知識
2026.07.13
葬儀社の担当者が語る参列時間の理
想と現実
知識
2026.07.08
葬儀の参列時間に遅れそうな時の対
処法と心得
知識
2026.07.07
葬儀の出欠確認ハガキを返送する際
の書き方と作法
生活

■ ■ ■

Could you transcribe the records in full, exactly?

#### Answer box:
知識
2026.07.13
葬儀社の担当者が語る参列時間の理
想と現実
知識
2026.07.08
葬儀の参列時間に遅れそうな時の対
処法と心得
知識
2026.07.07
葬儀の出欠確認ハガキを返送する際
の書き方と作法
生活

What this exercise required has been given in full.